Transcribe the data underneath exactly, keeping every word in place.

[[ Data for this task, beginning ]]

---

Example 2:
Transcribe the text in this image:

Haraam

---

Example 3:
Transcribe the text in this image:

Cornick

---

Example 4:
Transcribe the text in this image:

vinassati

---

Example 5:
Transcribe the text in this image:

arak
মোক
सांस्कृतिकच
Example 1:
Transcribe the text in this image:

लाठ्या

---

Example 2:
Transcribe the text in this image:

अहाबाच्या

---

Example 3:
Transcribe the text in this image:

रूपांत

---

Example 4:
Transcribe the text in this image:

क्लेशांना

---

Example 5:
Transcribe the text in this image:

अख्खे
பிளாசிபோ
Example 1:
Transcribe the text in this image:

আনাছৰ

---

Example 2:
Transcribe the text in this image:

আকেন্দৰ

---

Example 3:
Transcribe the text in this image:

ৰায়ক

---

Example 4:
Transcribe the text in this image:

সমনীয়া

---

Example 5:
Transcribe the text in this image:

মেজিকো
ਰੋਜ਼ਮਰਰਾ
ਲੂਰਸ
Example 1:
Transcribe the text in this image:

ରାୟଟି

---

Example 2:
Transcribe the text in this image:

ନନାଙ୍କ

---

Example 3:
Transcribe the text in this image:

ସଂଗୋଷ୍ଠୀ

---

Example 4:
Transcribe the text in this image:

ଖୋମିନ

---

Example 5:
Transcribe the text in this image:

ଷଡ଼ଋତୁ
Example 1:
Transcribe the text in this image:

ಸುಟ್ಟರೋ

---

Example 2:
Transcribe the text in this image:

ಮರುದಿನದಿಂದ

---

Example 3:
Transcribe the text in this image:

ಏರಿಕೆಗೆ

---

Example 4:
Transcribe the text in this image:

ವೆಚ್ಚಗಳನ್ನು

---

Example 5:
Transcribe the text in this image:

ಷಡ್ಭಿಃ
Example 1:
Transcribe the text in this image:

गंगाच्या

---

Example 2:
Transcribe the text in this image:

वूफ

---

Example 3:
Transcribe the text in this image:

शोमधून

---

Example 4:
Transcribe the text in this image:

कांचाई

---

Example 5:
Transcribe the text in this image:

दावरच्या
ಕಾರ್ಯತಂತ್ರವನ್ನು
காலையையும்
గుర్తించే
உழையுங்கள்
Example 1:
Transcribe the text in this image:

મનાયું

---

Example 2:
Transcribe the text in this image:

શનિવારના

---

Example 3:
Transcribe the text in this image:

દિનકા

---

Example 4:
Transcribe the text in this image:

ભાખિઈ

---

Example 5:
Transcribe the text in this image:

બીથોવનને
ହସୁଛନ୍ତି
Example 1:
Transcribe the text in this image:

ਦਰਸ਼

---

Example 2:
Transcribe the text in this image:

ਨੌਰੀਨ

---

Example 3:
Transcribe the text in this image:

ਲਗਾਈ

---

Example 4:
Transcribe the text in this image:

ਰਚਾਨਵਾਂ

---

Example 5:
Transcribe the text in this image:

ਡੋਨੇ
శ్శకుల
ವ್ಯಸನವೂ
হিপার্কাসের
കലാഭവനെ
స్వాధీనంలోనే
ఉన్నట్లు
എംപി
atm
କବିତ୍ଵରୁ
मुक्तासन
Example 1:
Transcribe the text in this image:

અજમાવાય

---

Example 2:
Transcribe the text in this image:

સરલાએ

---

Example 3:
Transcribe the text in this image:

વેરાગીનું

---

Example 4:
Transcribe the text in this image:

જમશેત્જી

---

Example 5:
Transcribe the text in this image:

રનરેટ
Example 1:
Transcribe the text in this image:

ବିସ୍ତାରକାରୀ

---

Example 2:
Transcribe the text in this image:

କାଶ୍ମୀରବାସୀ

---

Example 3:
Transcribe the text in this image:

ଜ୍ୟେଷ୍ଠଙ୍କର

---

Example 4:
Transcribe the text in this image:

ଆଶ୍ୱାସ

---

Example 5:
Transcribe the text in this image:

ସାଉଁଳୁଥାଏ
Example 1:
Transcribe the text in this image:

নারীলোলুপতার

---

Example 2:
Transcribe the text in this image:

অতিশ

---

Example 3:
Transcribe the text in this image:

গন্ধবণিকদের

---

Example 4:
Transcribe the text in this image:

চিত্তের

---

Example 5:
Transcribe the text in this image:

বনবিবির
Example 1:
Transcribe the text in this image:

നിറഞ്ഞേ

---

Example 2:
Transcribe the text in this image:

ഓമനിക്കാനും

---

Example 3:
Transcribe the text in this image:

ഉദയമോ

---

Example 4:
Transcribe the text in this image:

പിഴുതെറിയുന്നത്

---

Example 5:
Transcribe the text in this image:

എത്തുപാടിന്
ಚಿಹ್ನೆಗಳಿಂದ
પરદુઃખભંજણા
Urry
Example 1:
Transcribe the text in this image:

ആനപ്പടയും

[[ Data for this task, end ]]

__Solution to this exercise__
---

Example 2:
Transcribe the text in this image:

Haraam

---

Example 3:
Transcribe the text in this image:

Cornick

---

Example 4:
Transcribe the text in this image:

vinassati

---

Example 5:
Transcribe the text in this image:

arak
মোক
सांस्कृतिकच
Example 1:
Transcribe the text in this image:

लाठ्या

---

Example 2:
Transcribe the text in this image:

अहाबाच्या

---

Example 3:
Transcribe the text in this image:

रूपांत

---

Example 4:
Transcribe the text in this image:

क्लेशांना

---

Example 5:
Transcribe the text in this image:

अख्खे
பிளாசிபோ
Example 1:
Transcribe the text in this image:

আনাছৰ

---

Example 2:
Transcribe the text in this image:

আকেন্দৰ

---

Example 3:
Transcribe the text in this image:

ৰায়ক

---

Example 4:
Transcribe the text in this image:

সমনীয়া

---

Example 5:
Transcribe the text in this image:

মেজিকো
ਰੋਜ਼ਮਰਰਾ
ਲੂਰਸ
Example 1:
Transcribe the text in this image:

ରାୟଟି

---

Example 2:
Transcribe the text in this image:

ନନାଙ୍କ

---

Example 3:
Transcribe the text in this image:

ସଂଗୋଷ୍ଠୀ

---

Example 4:
Transcribe the text in this image:

ଖୋମିନ

---

Example 5:
Transcribe the text in this image:

ଷଡ଼ଋତୁ
Example 1:
Transcribe the text in this image:

ಸುಟ್ಟರೋ

---

Example 2:
Transcribe the text in this image:

ಮರುದಿನದಿಂದ

---

Example 3:
Transcribe the text in this image:

ಏರಿಕೆಗೆ

---

Example 4:
Transcribe the text in this image:

ವೆಚ್ಚಗಳನ್ನು

---

Example 5:
Transcribe the text in this image:

ಷಡ್ಭಿಃ
Example 1:
Transcribe the text in this image:

गंगाच्या

---

Example 2:
Transcribe the text in this image:

वूफ

---

Example 3:
Transcribe the text in this image:

शोमधून

---

Example 4:
Transcribe the text in this image:

कांचाई

---

Example 5:
Transcribe the text in this image:

दावरच्या
ಕಾರ್ಯತಂತ್ರವನ್ನು
காலையையும்
గుర్తించే
உழையுங்கள்
Example 1:
Transcribe the text in this image:

મનાયું

---

Example 2:
Transcribe the text in this image:

શનિવારના

---

Example 3:
Transcribe the text in this image:

દિનકા

---

Example 4:
Transcribe the text in this image:

ભાખિઈ

---

Example 5:
Transcribe the text in this image:

બીથોવનને
ହସୁଛନ୍ତି
Example 1:
Transcribe the text in this image:

ਦਰਸ਼

---

Example 2:
Transcribe the text in this image:

ਨੌਰੀਨ

---

Example 3:
Transcribe the text in this image:

ਲਗਾਈ

---

Example 4:
Transcribe the text in this image:

ਰਚਾਨਵਾਂ

---

Example 5:
Transcribe the text in this image:

ਡੋਨੇ
శ్శకుల
ವ್ಯಸನವೂ
হিপার্কাসের
കലാഭവനെ
స్వాధీనంలోనే
ఉన్నట్లు
എംപി
atm
କବିତ୍ଵରୁ
मुक्तासन
Example 1:
Transcribe the text in this image:

અજમાવાય

---

Example 2:
Transcribe the text in this image:

સરલાએ

---

Example 3:
Transcribe the text in this image:

વેરાગીનું

---

Example 4:
Transcribe the text in this image:

જમશેત્જી

---

Example 5:
Transcribe the text in this image:

રનરેટ
Example 1:
Transcribe the text in this image:

ବିସ୍ତାରକାରୀ

---

Example 2:
Transcribe the text in this image:

କାଶ୍ମୀରବାସୀ

---

Example 3:
Transcribe the text in this image:

ଜ୍ୟେଷ୍ଠଙ୍କର

---

Example 4:
Transcribe the text in this image:

ଆଶ୍ୱାସ

---

Example 5:
Transcribe the text in this image:

ସାଉଁଳୁଥାଏ
Example 1:
Transcribe the text in this image:

নারীলোলুপতার

---

Example 2:
Transcribe the text in this image:

অতিশ

---

Example 3:
Transcribe the text in this image:

গন্ধবণিকদের

---

Example 4:
Transcribe the text in this image:

চিত্তের

---

Example 5:
Transcribe the text in this image:

বনবিবির
Example 1:
Transcribe the text in this image:

നിറഞ്ഞേ

---

Example 2:
Transcribe the text in this image:

ഓമനിക്കാനും

---

Example 3:
Transcribe the text in this image:

ഉദയമോ

---

Example 4:
Transcribe the text in this image:

പിഴുതെറിയുന്നത്

---

Example 5:
Transcribe the text in this image:

എത്തുപാടിന്
ಚಿಹ್ನೆಗಳಿಂದ
પરદુઃખભંજણા
Urry
Example 1:
Transcribe the text in this image:

ആനപ്പടയും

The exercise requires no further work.